In base al testo fornito, spiega grazie a che cosa il Salone lagunare è riuscito a caratterizzarsi. Rispondi in una o due frasi.

● **TESTO FORNITO**:
***
Ma la cosa più importante è che il Salone lagunare, con l’expo nell’Arsenale che gli ha dato una connotazione storica ma riconoscibile in tutto il mondo, è riuscito a caratterizzarsi grazie al suo approccio alla sostenibilità, pragmatico e trasversale. La riduzione delle emissioni inquinanti è considerato un obiettivo irrinunciabile dal settore che è un’eccellenza italiana nel mondo, ma quello che si sta cercando di fare è coinvolgere in questo cambiamento non solo tutti gli attori della filiera, i produttori, i loro fornitori e i clienti, ma l’intero sistema energetico e industriale che vi ruota intorno.
E nei numerosi tavoli che sul tema si sono svolti durante i nove giorni di rassegna (dal 28 maggio al 5 giugno), si è ragionato della necessità di considerare sostenibilità e crescita come alleate, non come antagoniste. Uno dei progetti di cui si è parlato molto è, per esempio, quello per la produzione di idrogeno verde a Porto Marghera che sta trasformando l’area industriale dismessa in un hub energetico internazionale con investimenti per centinaia di milioni di euro e una intensa attività di collaborazione tra autorità portuale e privati.
***
● **RECORD DEI DATI**:
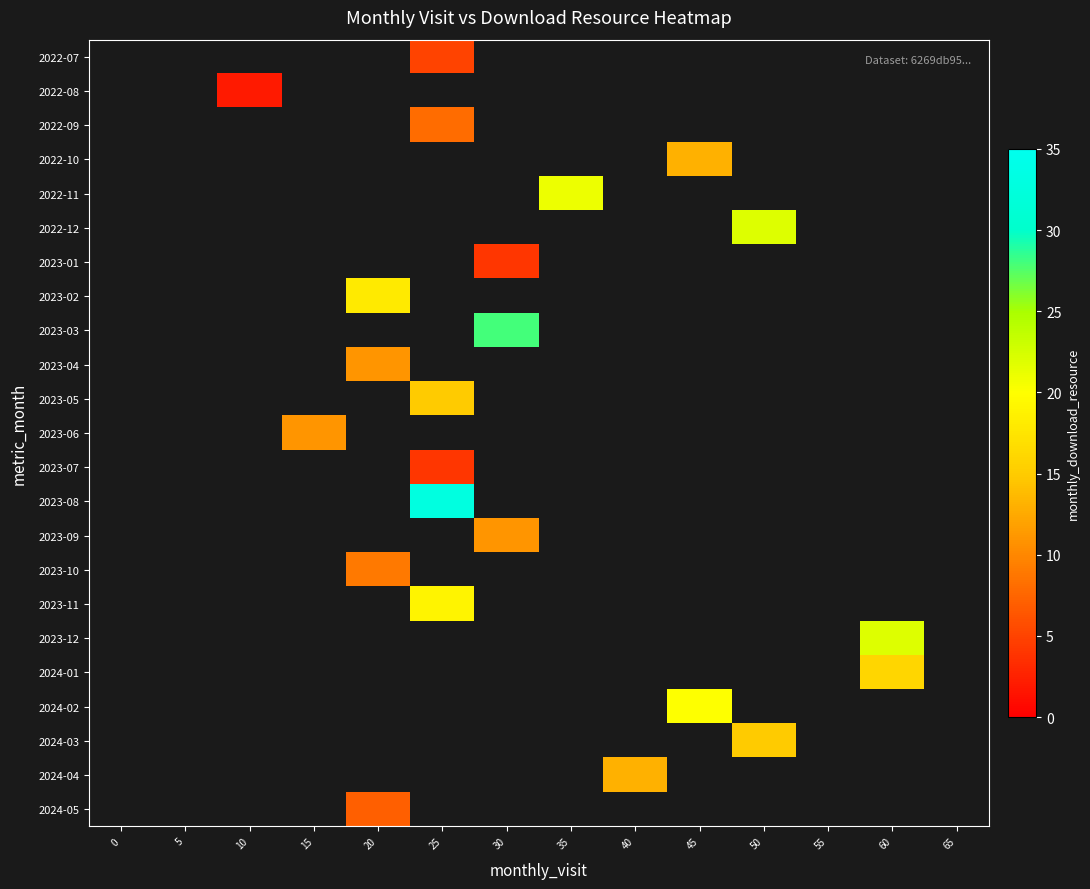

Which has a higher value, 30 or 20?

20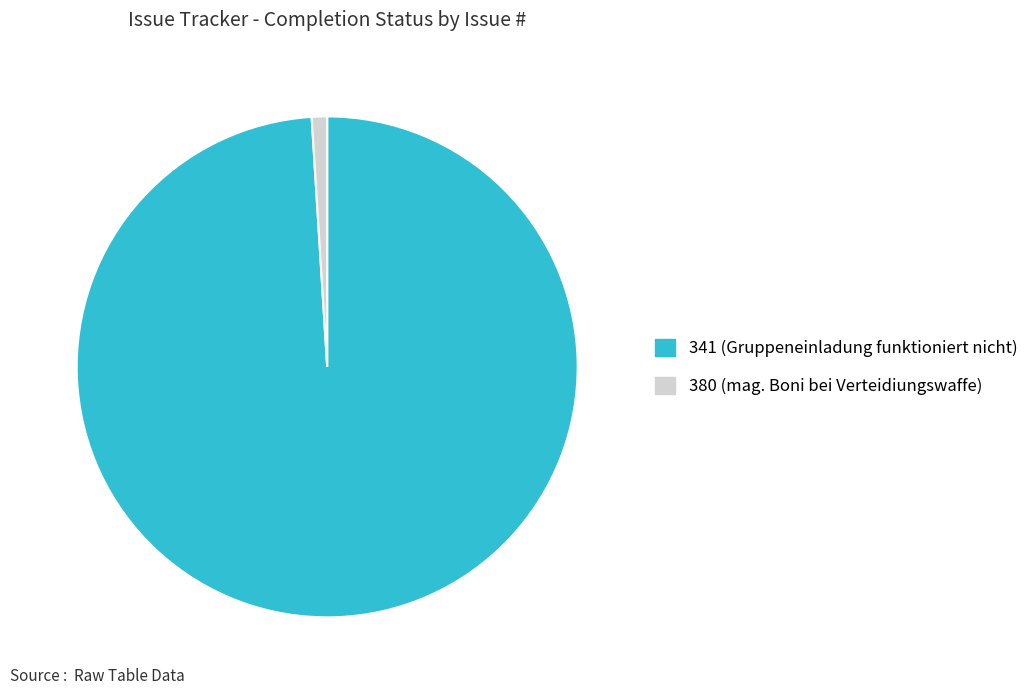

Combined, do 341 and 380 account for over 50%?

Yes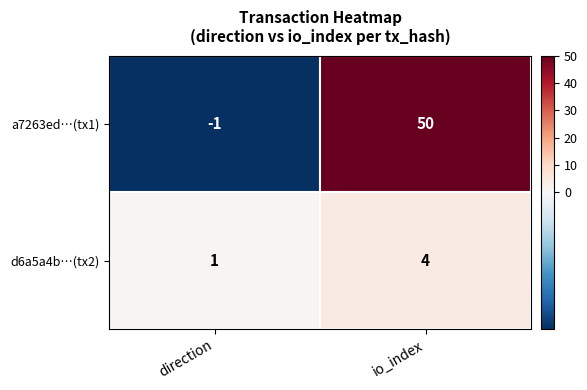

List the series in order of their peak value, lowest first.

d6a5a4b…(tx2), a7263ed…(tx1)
***
● **RISPOSTA AL COMPITO**: Il Salone lagunare è riuscito a caratterizzarsi grazie al suo approccio alla sostenibilità, definito pragmatico e trasversale.